1.Wide of crowds viewed from the top of the open top bus
2. Wide of woman on man's shoulders enjoying the celebrations
3. Wide pan of crowd dancing
4. Mid of woman playing a tambourine and dancing
5. Mid of drummers
6. Low angle view of drummer
7. SOUNDBITE (Portuguese) Gustavo Gitelman, Sergeant Pepper Street Parade Founder
"The message in their songs has everything to do with what Carnival is all about."
8. Top shot of band marching
9. Close of percussionists
10. Mid of group of party revellers posing for the camera
11. High angle pan of crowd and band playing and marching on
12. Mid of party revellers posing for the camera
13. Mid of couple kissing
14. SOUNDBITE: (Spanish) Florenza de Lucio, Argentinian tourist
"The Rio carnival is the best in the world and we love The Beatles."
15. Various of band members playing in parade
16. Wide of musicians playing on top of open bus
17. Zoom out of crowd
18. Wide of crowd
19. High angle pan of crowd from the top of the bus
Beatles fans got a special treat during Monday's continuing carnival celebrations in Rio de Janeiro.

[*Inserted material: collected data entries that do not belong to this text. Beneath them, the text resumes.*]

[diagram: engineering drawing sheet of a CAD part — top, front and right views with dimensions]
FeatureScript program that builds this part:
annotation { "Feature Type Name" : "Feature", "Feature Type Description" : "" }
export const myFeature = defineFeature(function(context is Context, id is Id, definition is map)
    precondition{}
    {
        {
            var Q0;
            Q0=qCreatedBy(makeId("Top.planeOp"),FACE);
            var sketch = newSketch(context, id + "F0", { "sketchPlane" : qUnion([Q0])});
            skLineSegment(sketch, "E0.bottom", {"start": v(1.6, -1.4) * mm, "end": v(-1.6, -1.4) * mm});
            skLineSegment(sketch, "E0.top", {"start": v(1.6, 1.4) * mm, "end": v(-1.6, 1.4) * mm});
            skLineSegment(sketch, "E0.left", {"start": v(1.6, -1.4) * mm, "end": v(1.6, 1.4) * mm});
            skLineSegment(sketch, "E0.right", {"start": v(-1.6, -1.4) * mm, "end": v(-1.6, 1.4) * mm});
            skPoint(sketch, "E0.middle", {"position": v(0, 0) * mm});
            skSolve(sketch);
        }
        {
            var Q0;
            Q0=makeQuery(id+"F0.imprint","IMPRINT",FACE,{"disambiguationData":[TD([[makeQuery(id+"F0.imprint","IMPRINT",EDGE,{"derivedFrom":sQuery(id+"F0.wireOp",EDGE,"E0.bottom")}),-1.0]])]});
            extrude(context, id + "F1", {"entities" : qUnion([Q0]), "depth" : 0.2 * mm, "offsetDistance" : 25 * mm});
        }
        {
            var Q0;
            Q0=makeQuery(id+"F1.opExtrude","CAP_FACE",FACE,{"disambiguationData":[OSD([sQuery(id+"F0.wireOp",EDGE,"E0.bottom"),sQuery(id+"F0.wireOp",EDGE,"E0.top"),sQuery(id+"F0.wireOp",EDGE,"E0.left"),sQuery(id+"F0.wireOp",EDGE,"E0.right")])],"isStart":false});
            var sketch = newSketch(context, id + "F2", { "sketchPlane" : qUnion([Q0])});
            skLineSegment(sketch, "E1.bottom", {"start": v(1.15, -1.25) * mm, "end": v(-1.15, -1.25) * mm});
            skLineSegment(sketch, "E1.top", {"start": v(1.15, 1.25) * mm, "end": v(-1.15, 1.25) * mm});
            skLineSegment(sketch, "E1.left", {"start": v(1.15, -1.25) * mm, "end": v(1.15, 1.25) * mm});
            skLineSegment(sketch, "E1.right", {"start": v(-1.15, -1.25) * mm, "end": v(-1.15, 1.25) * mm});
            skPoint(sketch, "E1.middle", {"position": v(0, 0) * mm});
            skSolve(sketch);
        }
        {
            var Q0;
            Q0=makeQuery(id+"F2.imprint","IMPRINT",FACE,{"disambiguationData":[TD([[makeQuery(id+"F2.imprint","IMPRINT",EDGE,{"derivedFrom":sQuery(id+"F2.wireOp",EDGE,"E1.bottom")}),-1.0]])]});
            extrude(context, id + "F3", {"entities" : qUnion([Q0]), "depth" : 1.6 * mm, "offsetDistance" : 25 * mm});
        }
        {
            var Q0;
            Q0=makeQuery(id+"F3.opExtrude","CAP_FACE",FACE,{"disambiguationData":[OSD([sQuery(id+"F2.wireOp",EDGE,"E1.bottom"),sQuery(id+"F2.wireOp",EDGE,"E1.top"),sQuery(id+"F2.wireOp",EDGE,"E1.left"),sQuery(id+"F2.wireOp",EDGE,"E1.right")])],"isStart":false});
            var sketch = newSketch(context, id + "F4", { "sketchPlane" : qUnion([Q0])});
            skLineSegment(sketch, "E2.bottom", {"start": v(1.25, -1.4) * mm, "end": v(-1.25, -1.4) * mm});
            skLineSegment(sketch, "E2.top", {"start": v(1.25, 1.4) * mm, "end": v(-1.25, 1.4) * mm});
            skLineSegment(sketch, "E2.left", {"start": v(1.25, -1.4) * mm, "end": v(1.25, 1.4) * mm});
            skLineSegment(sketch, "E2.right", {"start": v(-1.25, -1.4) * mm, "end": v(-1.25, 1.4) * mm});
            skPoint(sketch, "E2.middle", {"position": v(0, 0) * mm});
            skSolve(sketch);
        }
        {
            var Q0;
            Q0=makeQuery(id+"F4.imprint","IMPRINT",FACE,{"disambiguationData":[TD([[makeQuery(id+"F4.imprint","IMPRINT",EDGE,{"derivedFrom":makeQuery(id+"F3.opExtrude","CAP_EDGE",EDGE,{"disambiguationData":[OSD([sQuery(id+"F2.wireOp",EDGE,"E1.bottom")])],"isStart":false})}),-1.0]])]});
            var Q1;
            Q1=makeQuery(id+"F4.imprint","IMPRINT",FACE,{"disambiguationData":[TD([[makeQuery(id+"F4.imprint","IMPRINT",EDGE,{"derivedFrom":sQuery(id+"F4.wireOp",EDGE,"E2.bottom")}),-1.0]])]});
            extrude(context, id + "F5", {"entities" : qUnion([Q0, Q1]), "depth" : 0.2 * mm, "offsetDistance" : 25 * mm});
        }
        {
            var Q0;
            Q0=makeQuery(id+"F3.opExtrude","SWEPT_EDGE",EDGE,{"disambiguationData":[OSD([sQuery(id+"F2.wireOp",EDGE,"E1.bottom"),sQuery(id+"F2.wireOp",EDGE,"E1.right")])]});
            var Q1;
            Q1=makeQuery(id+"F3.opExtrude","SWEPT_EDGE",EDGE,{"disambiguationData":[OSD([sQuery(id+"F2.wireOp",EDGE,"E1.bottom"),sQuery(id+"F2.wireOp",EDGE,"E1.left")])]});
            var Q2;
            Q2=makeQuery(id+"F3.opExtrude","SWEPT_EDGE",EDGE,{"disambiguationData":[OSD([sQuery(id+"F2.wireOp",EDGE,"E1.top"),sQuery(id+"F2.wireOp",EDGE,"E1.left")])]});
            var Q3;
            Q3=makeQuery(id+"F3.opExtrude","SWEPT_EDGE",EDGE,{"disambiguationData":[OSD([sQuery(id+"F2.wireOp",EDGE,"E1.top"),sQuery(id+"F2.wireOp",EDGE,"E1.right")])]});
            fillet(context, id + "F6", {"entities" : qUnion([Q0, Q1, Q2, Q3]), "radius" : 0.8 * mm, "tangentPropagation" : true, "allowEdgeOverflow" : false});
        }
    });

Thousands of revellers came down to Flamengo Beach to join the"Sargento Pimenta," (Portuguese for "Sergeant Pepper") street parade.
As the name suggests, the party's theme was the legendary sixties band The Beatles and their 1967 album, Sergeant Pepper.
Renditions of famous songs like "Twist and Shout" and "All You Need Is Love," were played to the crowds with a Brazilian twist.
As many as 850,000 tourists descend on Rio for the five-day-long Carnival free-for-all.
"Sargento Pimenta", the brainchild of music-loving doctor Gustavo Gitelman, is one of more than 400 raucous street parties that spring up throughout Rio de Janeiro during Carnival season.
Gitelman quickly rounded up an enthusiastic group of Beatles aficionados - so many, in fact that the Fab Four became more of a Fab 70 at the party's debut last year.
"The message in their songs has everything to do with what Carnival is all about," he said.
On Monday, a dozen or so singers dressed in T-shirts hung with gilded epaulettes like those on the "Sergeant Pepper's Lonely Hearts Club Band" album cover belted out a medley from atop a sound-truck.
The percussion band that accompanied them was swallowed up in the sea of humanity that turned out for the show, but their rhythms rocked the crowd.